We often tell ourselves one thing and do another. This common phenomenon, often referred to as hypocrisy, is shared by every tribe of each culture. We’re all hypocrites, even if we don’t want to admit it. In treatment, I often see my clients struggling with the contradictions of their behaviors and their explicit beliefs. And, in my practice, this insight is most relevant to the realm of perfectionism, wherein the individual is convinced of the reality of the rainbow’s end.
I often ask my clients, “Is perfection absolute, meaning that there’s an objective standard for all of us, or relative, meaning that what’s perfect to one person may not be to another?” Most of the time, they answer with the latter, yet continue to behave as though the former were true. So, how can that be? According to cognitive science, we have implicit and explicit beliefs, which can be misaligned with one another. The explicit beliefs tend to be the conclusions made through deliberate reasoning, or what psychologist Daniel Kahneman calls System Two Thinking, and the implicit beliefs tend to be judgments granted to us by our early environments, such as those from our parents and other authority figures. Unfortunately, most of the time, we don’t have the motivation and/or time to engage in System Two Thinking, so we act on our biased conclusions, also known as System One Thinking.
Thus, if you were to ask my unconscious mind, it would tell you that perfection is absolute and attainable, that Jay Gatsby simply didn’t try hard enough. And if I allowed it to dominate my decision making, my life would appear as a relentless climb on an continuous ladder. Perfectionism is insidious because we often discount its existence, too ashamed to admit that we’re gripped by an obvious form of irrationality. For the most part, unless the individual is explicitly convinced of the possibility of manifesting it, perfectionists struggle to engage with their shadows, the irrational parts of them that they “shouldn’t” possess. Essentially, more perfectionism.

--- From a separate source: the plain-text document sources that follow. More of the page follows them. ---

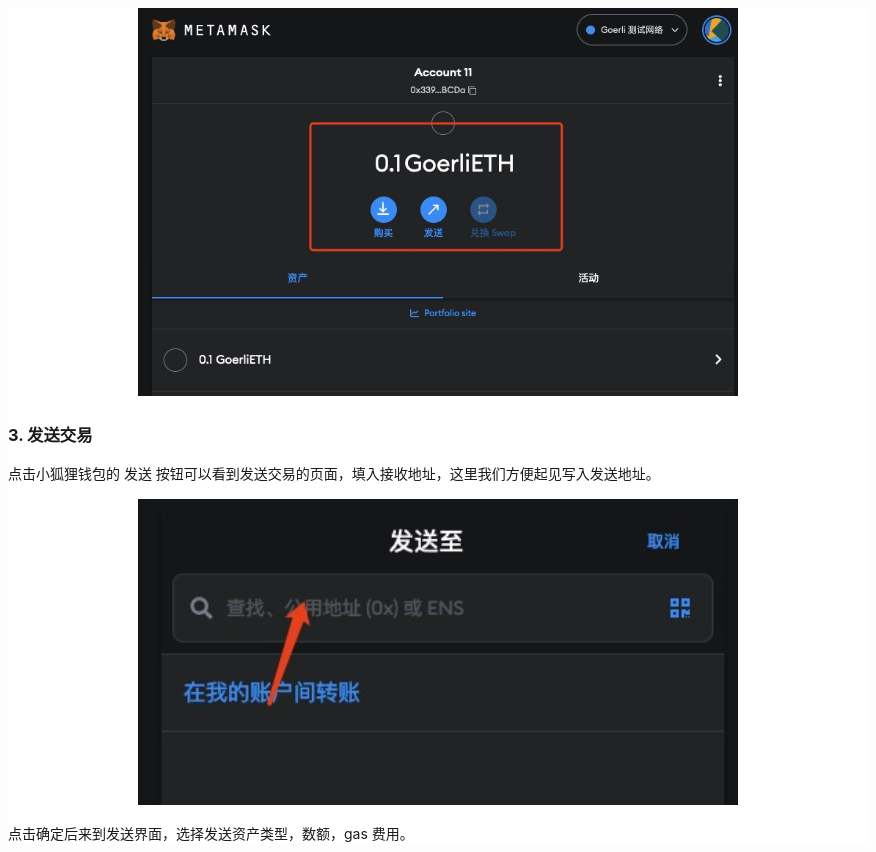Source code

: <div align="center"> <img src="./img/05.jpg" width = 600 /> </div>

### 3. 发送交易

点击小狐狸钱包的 发送 按钮可以看到发送交易的页面，填入接收地址，这里我们方便起见写入发送地址。

<div align="center"> <img src="./img/07.jpg" width = 600 /> </div>

点击确定后来到发送界面，选择发送资产类型，数额，gas 费用。
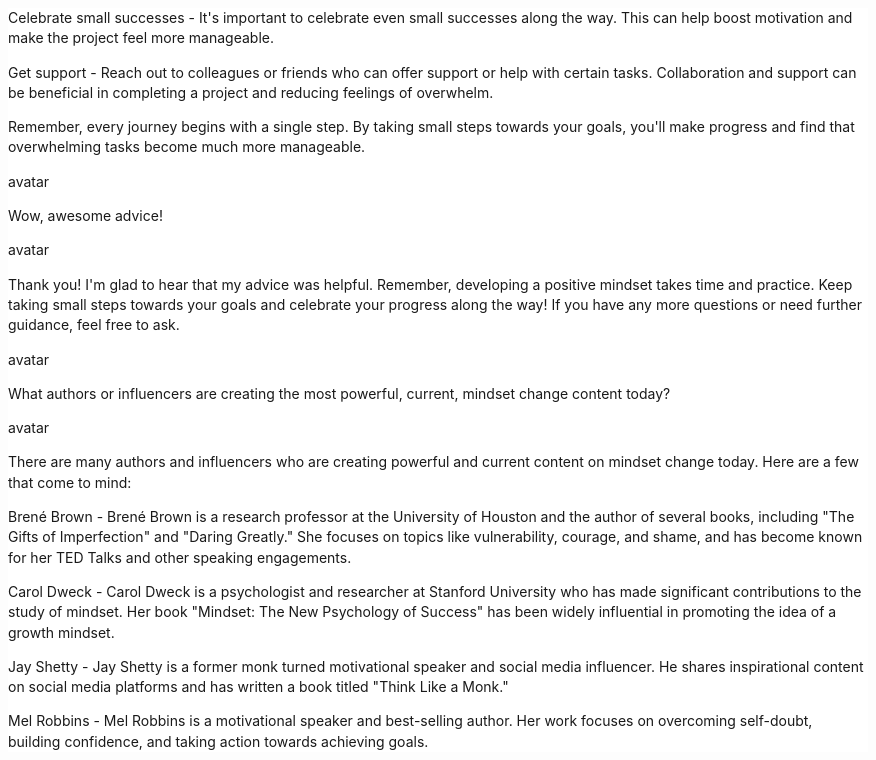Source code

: 

Celebrate small successes - It's important to celebrate even small successes along the way. This can help boost motivation and make the project feel more manageable.



Get support - Reach out to colleagues or friends who can offer support or help with certain tasks. Collaboration and support can be beneficial in completing a project and reducing feelings of overwhelm.



Remember, every journey begins with a single step. By taking small steps towards your goals, you'll make progress and find that overwhelming tasks become much more manageable.



avatar

Wow, awesome advice!



avatar

Thank you! I'm glad to hear that my advice was helpful. Remember, developing a positive mindset takes time and practice. Keep taking small steps towards your goals and celebrate your progress along the way! If you have any more questions or need further guidance, feel free to ask.



avatar

What authors or influencers are creating the most powerful, current, mindset change content today?



avatar

There are many authors and influencers who are creating powerful and current content on mindset change today. Here are a few that come to mind:



Brené Brown - Brené Brown is a research professor at the University of Houston and the author of several books, including "The Gifts of Imperfection" and "Daring Greatly." She focuses on topics like vulnerability, courage, and shame, and has become known for her TED Talks and other speaking engagements.



Carol Dweck - Carol Dweck is a psychologist and researcher at Stanford University who has made significant contributions to the study of mindset. Her book "Mindset: The New Psychology of Success" has been widely influential in promoting the idea of a growth mindset.



Jay Shetty - Jay Shetty is a former monk turned motivational speaker and social media influencer. He shares inspirational content on social media platforms and has written a book titled "Think Like a Monk."



Mel Robbins - Mel Robbins is a motivational speaker and best-selling author. Her work focuses on overcoming self-doubt, building confidence, and taking action towards achieving goals.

Through all of my episodic anxiety, I eventually accepted that I would always be an irrational person. I’ll continue to freak out about minor setbacks and beat myself up about minor mistakes. Although, with Cognitive Behavioral Therapy, the frequency of my panicked moments has significantly decreased, to believe in my total lack of absurdity is absurd in itself. Until the end, I’ll don the title of the absurd, anxious person. Sometimes, I won’t accept a rational conclusion because it feels too uncertain, even if the level of uncertainty is at about 10%. And, at others, my reasoning process will be overtaken by an unconscious urge to cherry-pick evidence (called mental-filtering). Still further, I’ll never fully eradicate my belief in objective perfection.
The examples are plentiful.
Therapy is lengthy because, as I’m sure your mind is already telling you, there’s no rainbow’s end, not for me or anyone else. But it’s still helpful to examine your implicit assumptions, even if you don’t actively espouse them. So, my clients and I take a journey into the world of perfection, exploring its meaning in different cultures and to various people. This process solidifies their belief that perfection is relative, at least for some period. For example: in exploring beauty around the world, we ask: “How did big breasts and big butts become ideals?” and “Do other cultures value alternative physical traits?” If you were to visit any of Thailand’s “Long Neck Villages,” you’d see women with elongated necks created by adding more of the golden rings already enveloping them. And, according to Wikipedia:
“In the population of the Mentawai people in Indonesia, the wife of the soon-to-be chief decides to have her teeth sharpened because she fears he will leave her if she does not become more beautiful. In their culture, having your teeth sharpened is a sign of great beauty.”
So, this leads us to physician Siddhartha Mukherjee, who wrote:
“There is no such thing as perfection, only the relentless, thirsty matching of an organism to its environment. That is the engine that drives evolution.”
He was essentially saying that what’s perfect in some context may not be in another. His reminder is always helpful because it allows me to acknowledge the absurdity of my striving when feeling burned-out. It’s good to know that perfection is possible in some limited context, like getting a 100% grade on an exam, but that that context is just one of many. At bottom, this is what’s known as gaining perspective.
To a great extent, our lives with always be defined by irrationality. And, at best, learning about implicit biases and distorted conclusions can help us become better critical thinkers and decision makers. I truly doubt I’ll ever overcome my clinical anxiety and, in a significant way, that makes me imperfect, especially due to my passion for philosophy and logic. Some days I care and some days I don’t. But, that’s kind of it; that’s the epitome of clinical progress. And, maybe, in some unknown or unacknowledged way, I’ve defeated perfectionism. Or maybe, that’s just my imperfect self yet again trying to absurdly grasp at perfection.